Seems like Squid handles Async DNS by calling external software through pipes.

-----------
Sorry for the interruption... :-)
By: orei (orei) 2004-10-20 14:39:03

I read from
http://www.acm.uiuc.edu/bug/Be%20Book/The%20Network%20Kit/NetworkDB.html
that the error code means that some server inside the DNS- chain didn't answer. So it isn't clear whether the name really exists or not. A following request may be successful. The system has (obviously) no clue when the next request may be successful. So a direct re-request is perfectly fine, though admittedly a bit simplistic.
So I propose to
- keep DNS out of anything having to do with realtime (which I hope is anyway the case with asterisk)
- retry the request a fixed maximum times (5?)
- cache previous responses and return immediately to subsequent requests with the cached value, triggering an asynchronous request to the DNS to update the cached value

OTOH the clients of ast_gethostbyname should get reviewed whether they adequately handle the error(s) returned.
What do you think?
Ole

BTW: I'm out of house until 1st of november. I guess I cannot be of much help until then.
By: pfn (pfn) 2004-10-21 15:58:26

I may also be having a similar problem. Randomly, about 15-20mins in on random calls, inbound audio to me will drop. I don't have the details of how this happens for Ole, so I don't know if my circumstances are similar.

My symptoms: SIP call, through broadvoice or direct to X-lite, randomly after 10-20 minutes, inbound audio to me will disappear preceded by some sort of "clicking" sound. RTP is still up, audio is gone, the remote side can still hear me. I haven't been able to narrow my 7960 out of my equation as I loathe to use my FXS-plugged phone (echo).

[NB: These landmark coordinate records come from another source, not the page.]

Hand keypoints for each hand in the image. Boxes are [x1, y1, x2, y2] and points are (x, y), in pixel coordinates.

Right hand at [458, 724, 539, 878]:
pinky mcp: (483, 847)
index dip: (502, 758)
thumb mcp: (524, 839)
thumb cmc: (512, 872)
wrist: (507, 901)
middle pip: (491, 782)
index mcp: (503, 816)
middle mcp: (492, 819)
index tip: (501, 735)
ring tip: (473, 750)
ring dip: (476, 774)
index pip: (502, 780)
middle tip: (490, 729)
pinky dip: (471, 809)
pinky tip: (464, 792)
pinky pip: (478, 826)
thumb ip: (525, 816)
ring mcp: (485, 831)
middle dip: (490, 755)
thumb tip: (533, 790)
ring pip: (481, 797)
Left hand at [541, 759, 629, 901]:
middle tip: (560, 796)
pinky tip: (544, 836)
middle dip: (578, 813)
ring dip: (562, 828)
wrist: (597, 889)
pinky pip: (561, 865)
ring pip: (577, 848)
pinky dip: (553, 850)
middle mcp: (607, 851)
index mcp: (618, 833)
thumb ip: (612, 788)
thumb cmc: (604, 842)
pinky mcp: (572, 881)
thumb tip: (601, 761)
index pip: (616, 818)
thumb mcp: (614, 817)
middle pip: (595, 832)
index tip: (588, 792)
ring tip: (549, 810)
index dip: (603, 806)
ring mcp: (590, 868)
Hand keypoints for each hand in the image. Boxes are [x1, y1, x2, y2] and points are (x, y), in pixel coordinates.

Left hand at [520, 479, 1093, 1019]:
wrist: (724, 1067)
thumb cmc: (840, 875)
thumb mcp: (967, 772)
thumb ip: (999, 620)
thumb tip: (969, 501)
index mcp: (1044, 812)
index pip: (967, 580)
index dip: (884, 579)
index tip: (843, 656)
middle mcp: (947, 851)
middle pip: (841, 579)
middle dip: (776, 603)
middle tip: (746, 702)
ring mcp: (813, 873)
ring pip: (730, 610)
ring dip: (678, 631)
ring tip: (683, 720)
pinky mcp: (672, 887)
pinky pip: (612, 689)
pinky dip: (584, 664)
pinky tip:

I will try this patch and see if this rectifies the problem, or I get the warning message added in the patch.
By: pfn (pfn) 2004-10-24 14:36:26

Ok, nevermind, this is not the problem I am experiencing. This patch doesn't change anything for me (similar symptoms, wrong problem).
By: Mark Spencer (markster) 2004-11-07 19:04:38.000-0600

Would be nice to see the network dump during the period of loss of audio. That can tell whether Asterisk is getting the packets (and getting them in a timely fashion) or not.
By: Russell Bryant (russell) 2004-11-14 21:41:53.000-0600

The author seems to have lost interest in this bug.